Минуточку. Вот она лазейка! Если разрабатывать версию насильственного похищения Баткина, то прежде всего надо акцентировать внимание на том, где произошел прокол в системе безопасности, где именно случилась утечка. Ведь если верить Будникову (а чего ж ему не верить?), то тут все за семьюдесятью семью печатями хранится…
Сильный аромат кофе заставил Турецкого поднять голову. На столе на подносе стоял кофейник, чашка с блюдцем и свежие булочки. За стол с другой стороны уже по-хозяйски усаживалась высокая, сухопарая женщина с крашеными рыжими волосами. Брови ее были сдвинуты к переносице. Турецкий догадался, что это Мордвинова, секретарша Баткина.
— Вас зовут Алевтина Михайловна?
Но поразить проницательностью ее не удалось.
— Перекусите, — сурово молвила Мордвинова, не дрогнув ни единым мускулом. — Анатолий Вячеславович распорядился.
Турецкий с благодарностью взял чашку, и она тут же выскользнула из рук — ударилась о край стола, раскололась, горячая жидкость брызнула на пиджак. Мордвинова молча посмотрела на Турецкого так, что тот даже испугался. Сказала только:
— Снимайте пиджак.
Турецкий немедленно подчинился, и она ушла с его пиджаком в руках. Вернулась через несколько минут, отдала пиджак, собрала осколки, вытерла стол. И тут Турецкого осенило: все, что ни делается, — все к лучшему. Ведь Баткину нужна была спецодежда для поездки в Стокгольм!
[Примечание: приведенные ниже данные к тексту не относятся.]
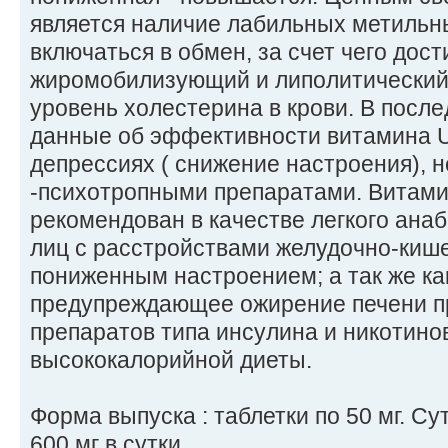
является наличие лабильных метильны
включаться в обмен, за счет чего дос
жиромобилизующий и липолитический
уровень холестерина в крови. В посл
данные об эффективности витамина U
депрессиях ( снижение настроения),
-психотропными препаратами. Витами
рекомендован в качестве легкого ана
лиц с расстройствами желудочно-кишеч
пониженным настроением; а так же ка
предупреждающее ожирение печени п
препаратов типа инсулина и никотино
высококалорийной диеты.
Форма выпуска : таблетки по 50 мг. Сут
600 мг в сутки.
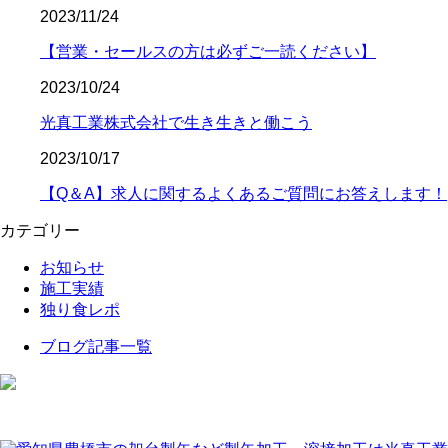
2023/11/24
【営業・セールスの方は必ずご一読ください】
2023/10/24
光真工業株式会社で生き生きと働こう
2023/10/17
【Q＆A】求人に関するよくあるご質問にお答えします！
カテゴリー
お知らせ
施工実績
独り食レポ
ブログ記事一覧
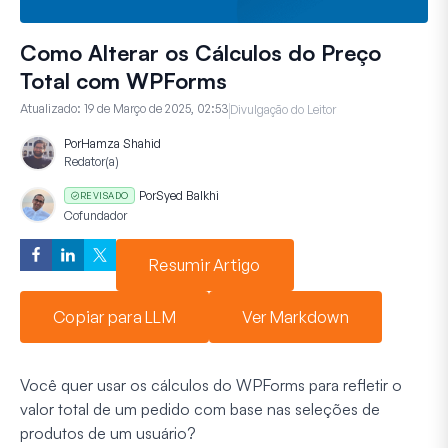
Como Alterar os Cálculos do Preço
Total com WPForms
Atualizado:
19 de Março de 2025, 02:53
Divulgação do Leitor
Por
Hamza Shahid
Redator(a)
Por
Syed Balkhi
REVISADO
Cofundador
Resumir Artigo
Copiar para LLM
Ver Markdown
Você quer usar os cálculos do WPForms para refletir o
valor total de um pedido com base nas seleções de
produtos de um usuário?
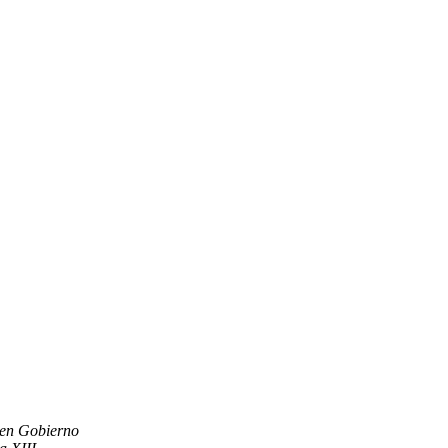
uen Gobierno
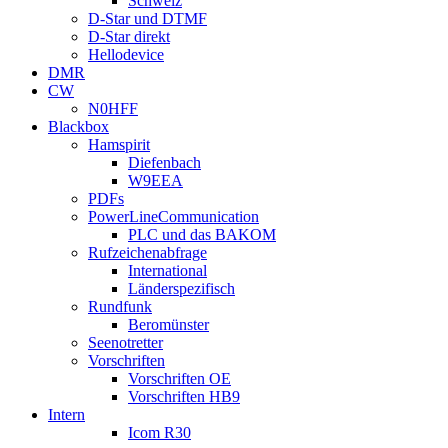
Schweiz
D-Star und DTMF
D-Star direkt
Hellodevice
DMR
CW
N0HFF
Blackbox
Hamspirit
Diefenbach
W9EEA
PDFs
PowerLineCommunication
PLC und das BAKOM
Rufzeichenabfrage
International
Länderspezifisch
Rundfunk
Beromünster
Seenotretter
Vorschriften
Vorschriften OE
Vorschriften HB9
Intern
Icom R30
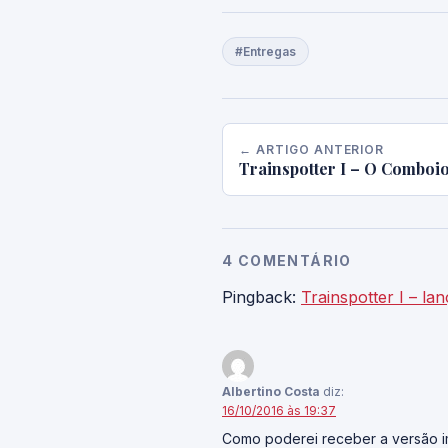
#Entregas
← ARTIGO ANTERIOR
Trainspotter I – O Comboio
4 COMENTÁRIO
Pingback:
Trainspotter I – l
Albertino Costa
diz:
16/10/2016 às 19:37
Como poderei receber a versão 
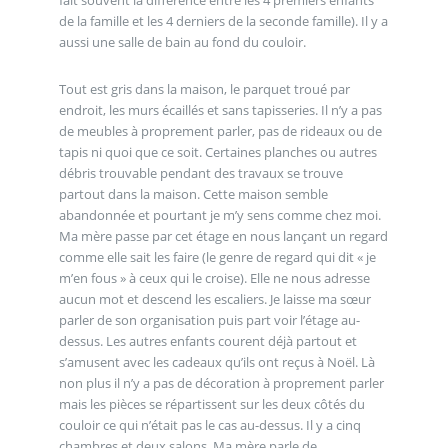
de la famille et les 4 derniers de la seconde famille). Il y a
aussi une salle de bain au fond du couloir.
Tout est gris dans la maison, le parquet troué par
endroit, les murs écaillés et sans tapisseries. Il n’y a pas
de meubles à proprement parler, pas de rideaux ou de
tapis ni quoi que ce soit. Certaines planches ou autres
débris trouvable pendant des travaux se trouve
partout dans la maison. Cette maison semble
abandonnée et pourtant je m’y sens comme chez moi.
Ma mère passe par cet étage en nous lançant un regard
comme elle sait les faire (le genre de regard qui dit « je
m’en fous » à ceux qui le croise). Elle ne nous adresse
aucun mot et descend les escaliers. Je laisse ma sœur
parler de son organisation puis part voir l’étage au-
dessus. Les autres enfants courent déjà partout et
s’amusent avec les cadeaux qu’ils ont reçus à Noël. Là
non plus il n’y a pas de décoration à proprement parler
mais les pièces se répartissent sur les deux côtés du
couloir ce qui n’était pas le cas au-dessus. Il y a cinq
chambres et deux salons. Ma mère parle de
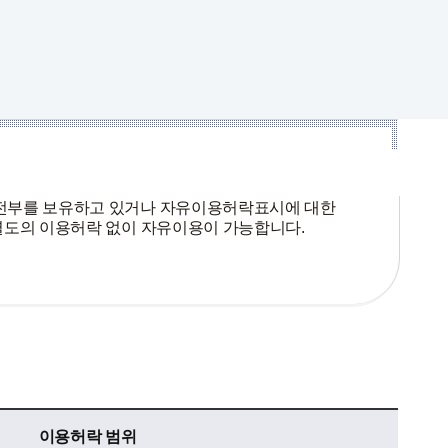
 전부를 보유하고 있거나 자유이용허락표시에 대한
별도의 이용허락 없이 자유이용이 가능합니다.
이용허락 범위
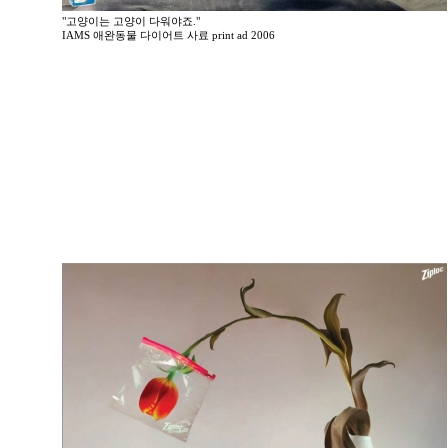
"고양이는 고양이 다워야죠."
IAMS 애완동물 다이어트 사료 print ad 2006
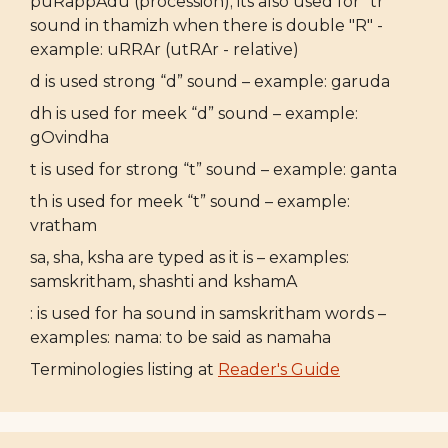
puRappAdu (procession); its also used for "tr"
sound in thamizh when there is double "R" -
example: uRRAr (utRAr - relative)
d is used strong “d” sound – example: garuda
dh is used for meek “d” sound – example:
gOvindha
t is used for strong “t” sound – example: ganta
th is used for meek “t” sound – example:
vratham
sa, sha, ksha are typed as it is – examples:
samskritham, shashti and kshamA
: is used for ha sound in samskritham words –
examples: nama: to be said as namaha
Terminologies listing at
Reader's Guide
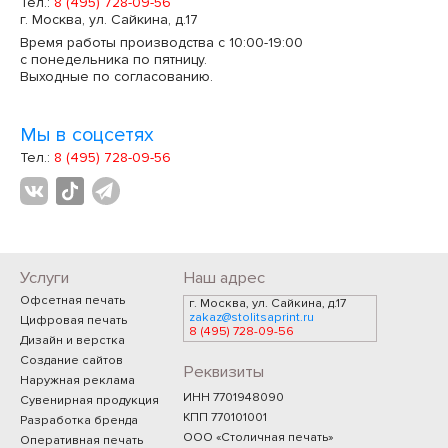
Тел.:
8 (495) 728-09-56
г. Москва, ул. Сайкина, д.17
Время работы производства с 10:00-19:00
с понедельника по пятницу.
Выходные по согласованию.
Мы в соцсетях
Тел.:
8 (495) 728-09-56
Услуги
Наш адрес
Офсетная печать
г. Москва, ул. Сайкина, д.17
zakaz@stolitsaprint.ru
Цифровая печать
8 (495) 728-09-56
Дизайн и верстка
Создание сайтов
Реквизиты
Наружная реклама
ИНН 7701948090
Сувенирная продукция
КПП 770101001
Разработка бренда
ООО «Столичная печать»
Оперативная печать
Правда, он мог ее себе справить и там, на месте, но оставалось мало времени, у Баткина вылет из Москвы был за день до церемонии… Словом, это стоило проверить, может, она что и знает.
— А как насчет фрака вашего шефа? — поинтересовался он.
— Откуда вы знаете? — удивилась Мордвинова.
— Что я знаю?
— Ну что он фрак заказывал.
— Я просто предположил, — терпеливо объяснил Турецкий. — Нобелевские премии получают во фраках. Вы разве про это не слышали никогда?
— Мое дело маленькое, — обиделась Мордвинова.
— Так заказывал или нет? — Турецкий начал терять терпение.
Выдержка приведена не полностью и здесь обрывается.